(Records from a data collection)
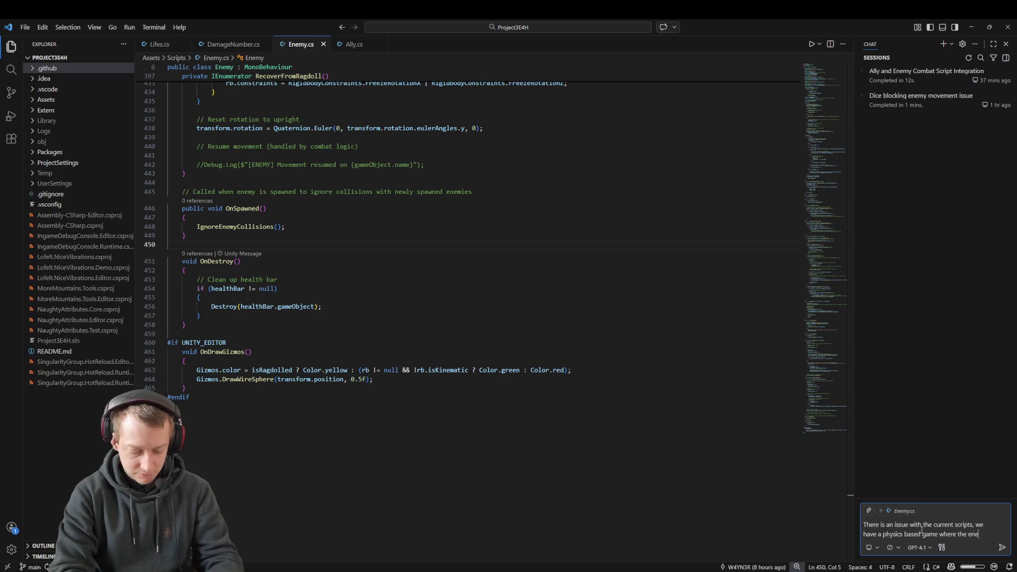
pyautogui.write('mys can be hit with the dice, when they get')
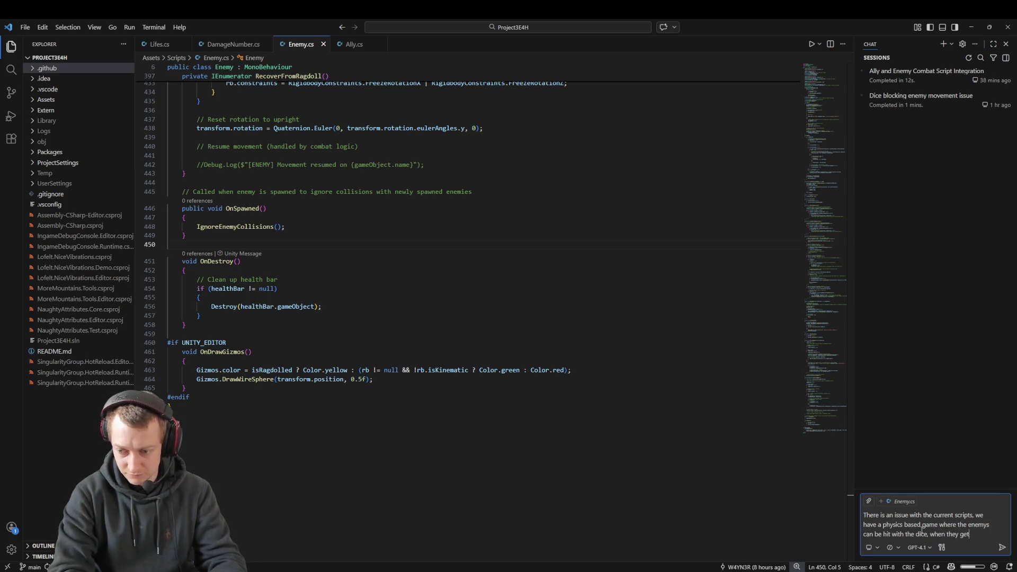
pyautogui.press('BackSpace')
pyautogui.press('BackSpace')
pyautogui.press('BackSpace')
pyautogui.write('should bounce')
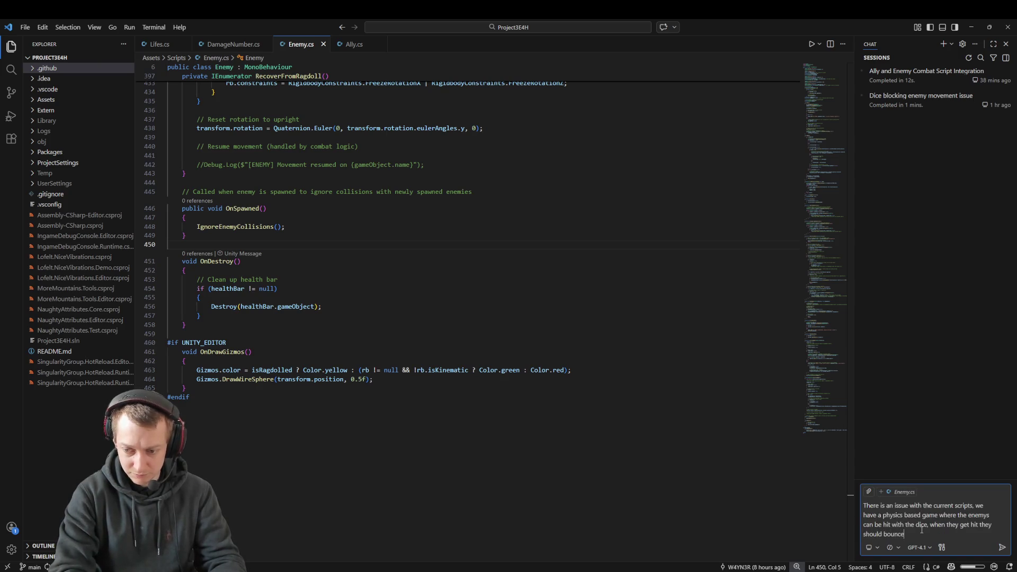
pyautogui.write('h')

◆ WHAT YOU HAVE TO DO ◆
Copy the records exactly. Skip any pictures.

◆ RESULT FOR THIS TASK ◆
pyautogui.write('mys can be hit with the dice, when they get')
pyautogui.press('BackSpace')
pyautogui.press('BackSpace')
pyautogui.press('BackSpace')
pyautogui.write('should bounce')
pyautogui.write('h')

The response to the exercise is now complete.